- Seis senadores questionaram a decisão do vice‑procurador-geral Todd Blanche de fechar a unidade do DOJ que combate crimes com criptomoedas, em abril, alegando conflito de interesse, já que Blanche possuía carteira significativa de criptomoedas.
- Blanche havia divulgado ativos de criptomoedas entre US$ 158 mil e US$ 470 mil em janeiro de 2025, dias antes da posse de Donald Trump, levantando questões sobre possível violação de ética.
- A unidade estava no centro de casos de alto perfil, incluindo a investigação da exchange Binance e de seu fundador Changpeng Zhao.
- Os senadores indicaram potencial violação da aplicação do 18 U.S.C. 208(a), que proíbe autoridades de tomar decisões que afetem ganhos financeiros próprios, e encaminharam o caso ao Office of the Inspector General do DOJ.
- Blanche afirmou que o DOJ não é regulador financeiro e que a nova política, intitulada “Ending Regulation by Prosecution” (Encerrando a Regulação pela Prosecuição), prioriza ações contra vítimas diretas de crimes com ativos digitais, evitando casos envolvendo exchanges e mixers.
Foi alvo de críticas a decisão do Departamento de Justiça dos EUA de fechar uma unidade de aplicação de crimes envolvendo criptomoedas, anunciada em abril de 2025 pelo vice-procurador-geral Todd Blanche.

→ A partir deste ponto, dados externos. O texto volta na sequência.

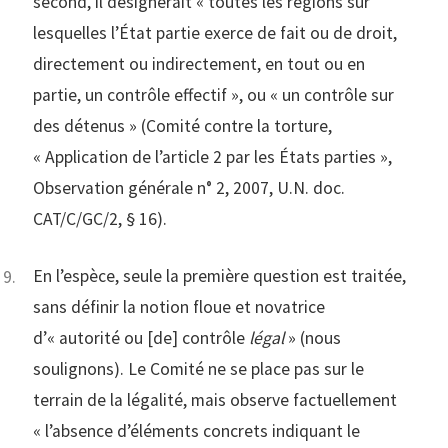
second, il désignerait « toutes les régions sur
lesquelles l’État partie exerce de fait ou de droit,
directement ou indirectement, en tout ou en
partie, un contrôle effectif », ou « un contrôle sur
des détenus » (Comité contre la torture,
« Application de l’article 2 par les États parties »,
Observation générale n° 2, 2007, U.N. doc.
CAT/C/GC/2, § 16).
En l’espèce, seule la première question est traitée,
sans définir la notion floue et novatrice
d’« autorité ou [de] contrôle
légal
» (nous
soulignons). Le Comité ne se place pas sur le
terrain de la légalité, mais observe factuellement
« l’absence d’éléments concrets indiquant le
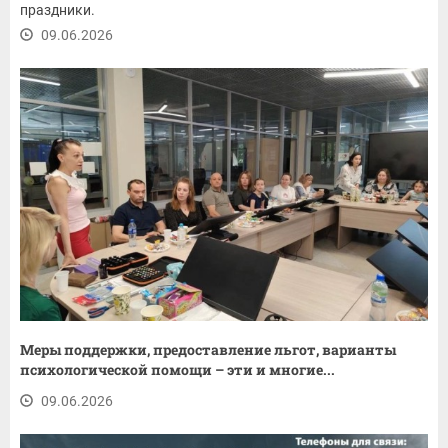
праздники.
09.06.2026
Меры поддержки, предоставление льгот, варианты
психологической помощи – эти и многие...
09.06.2026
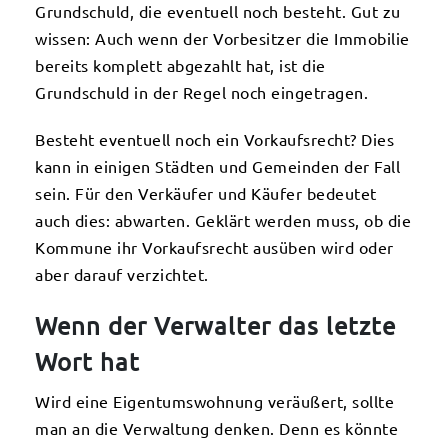
Grundschuld, die eventuell noch besteht. Gut zu
wissen: Auch wenn der Vorbesitzer die Immobilie
bereits komplett abgezahlt hat, ist die
Grundschuld in der Regel noch eingetragen.
Besteht eventuell noch ein Vorkaufsrecht? Dies
kann in einigen Städten und Gemeinden der Fall
sein. Für den Verkäufer und Käufer bedeutet
auch dies: abwarten. Geklärt werden muss, ob die
Kommune ihr Vorkaufsrecht ausüben wird oder
aber darauf verzichtet.
Wenn der Verwalter das letzte
Wort hat
Wird eine Eigentumswohnung veräußert, sollte
man an die Verwaltung denken. Denn es könnte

O avanço ocorreu em meio a um período em que Blanche tinha participação financeira significativa em criptomoedas.
Seis senadores enviaram uma carta formal questionando a medida, destacando que Blanche havia divulgado ativos em criptomoedas no valor entre 158 mil e 470 mil dólares, poucos dias antes de sua confirmação no cargo, em março de 2025. Eles a conectaram a possíveis conflito de interesses e violação de normas éticas federais.

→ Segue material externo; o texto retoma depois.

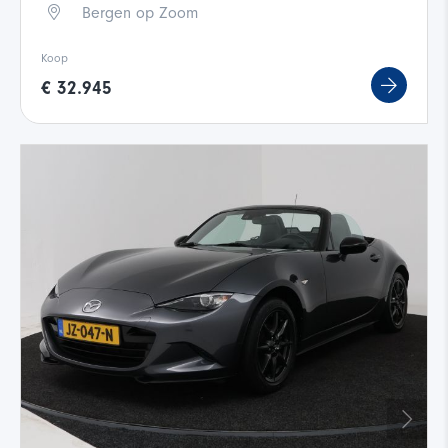
Bergen op Zoom
Koop
€ 32.945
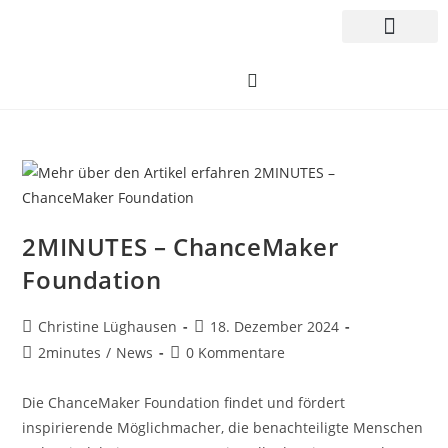
2MINUTES – ChanceMaker
Foundation
Christine Lüghausen
18. Dezember 2024
2minutes
/
News
0 Kommentare
Die ChanceMaker Foundation findet und fördert
inspirierende Möglichmacher, die benachteiligte Menschen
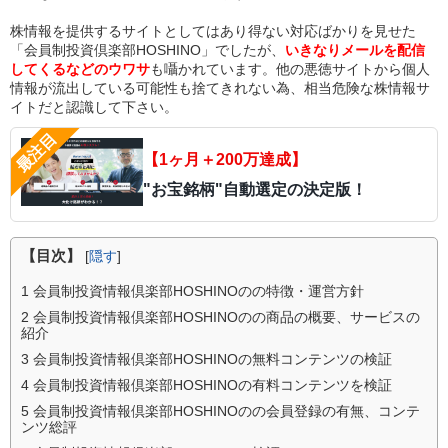
株情報を提供するサイトとしてはあり得ない対応ばかりを見せた
「会員制投資倶楽部HOSHINO」でしたが、
いきなりメールを配信
してくるなどのウワサ
も囁かれています。他の悪徳サイトから個人
情報が流出している可能性も捨てきれない為、相当危険な株情報サ
イトだと認識して下さい。
【1ヶ月＋200万達成】
"お宝銘柄"自動選定の決定版！
【目次】
[
隠す
]
1
会員制投資情報倶楽部HOSHINOのの特徴・運営方針
2
会員制投資情報倶楽部HOSHINOのの商品の概要、サービスの
紹介
3
会員制投資情報倶楽部HOSHINOの無料コンテンツの検証
4
会員制投資情報倶楽部HOSHINOの有料コンテンツを検証
5
会員制投資情報倶楽部HOSHINOのの会員登録の有無、コンテ
ンツ総評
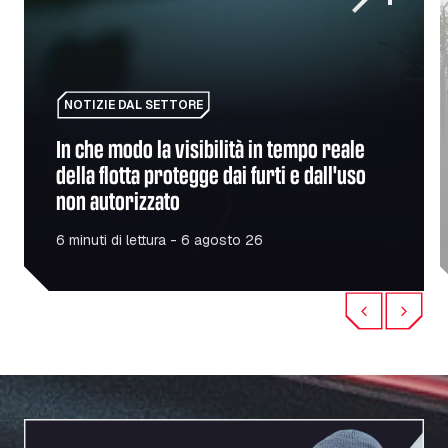
NOTIZIE DAL SETTORE
In che modo la visibilità in tempo reale
della flotta protegge dai furti e dall'uso
non autorizzato
6 minuti di lettura - 6 agosto 26
Previous
Next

A unidade do DOJ, criada em 2022 durante a administração Biden, era vista como central para investigações de casos de alto perfil, incluindo o escrutínio de Binance e de seu fundador Changpeng Zhao, que em 2023 admitiu violação de leis de combate à lavagem de dinheiro nos EUA.
Contexto e impactos
Blanche afirmou que o DOJ não é regulador financeiro e que campanhas anteriores de aplicação não configuravam regulação de mercado, defendendo uma mudança de abordagem para crimes que envolvem cripto, principalmente quando há danos diretos a investidores. O memorando de 7 de abril de 2025 passou a instruir procuradores a priorizarem crimes envolvendo vitimização de investidores ou uso ilícito de ativos digitais, evitando ações relacionadas a exchanges e serviços de mistura.

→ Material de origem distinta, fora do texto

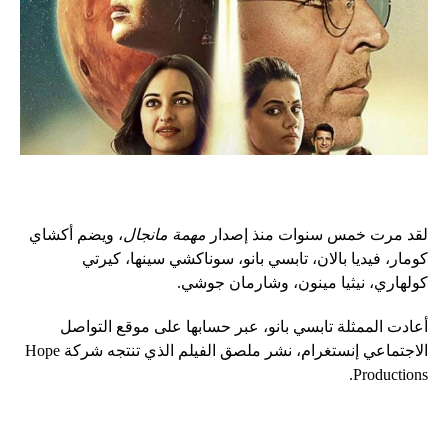
لقد مرت خمس سنوات منذ إصدار
مهمة مانجال
، ويضم أكشاي
كومار، فيديا بالان، تابسي بانو، سوناكشي سينها، كيرتي
كولهاري، نيثيا مينون، وشارمان جوشي.
أعادت الممثلة تابسي بانو، عبر حسابها على موقع التواصل
الاجتماعي إنستغرام، نشر ملصق الفيلم الذي تنتجه شركة Hope
Productions.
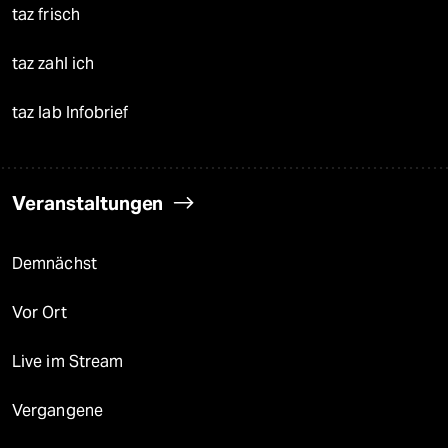
taz frisch
taz zahl ich
taz lab Infobrief
Veranstaltungen
Demnächst
Vor Ort
Live im Stream
Vergangene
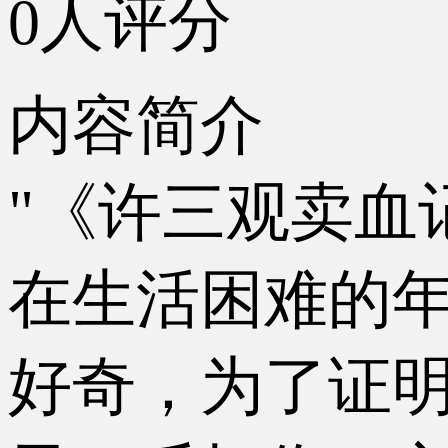
0人评分
内容简介
"《许三观卖血
在生活困难的
好奇，为了证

Segundo a carta dos senadores, o episódio pode violar a norma 18 U.S.C. 208(a), que impede autoridades proeminentes de participar de decisões que poderiam favorecer ganhos próprios. O caso foi encaminhado ao Escritório do Inspetor Geral do DOJ, com pedido de preservação de documentos e explicação sobre o relatório, resposta e eventual aprovação ética.
A discussão envolve ainda o alinhamento entre política interna e aplicação da lei, com o DOJ reorientando esforços para casos de crimes envolvendo ativos digitais, e não apenas regulações por meio de ações judiciais contra plataformas, conforme indicado no memorando.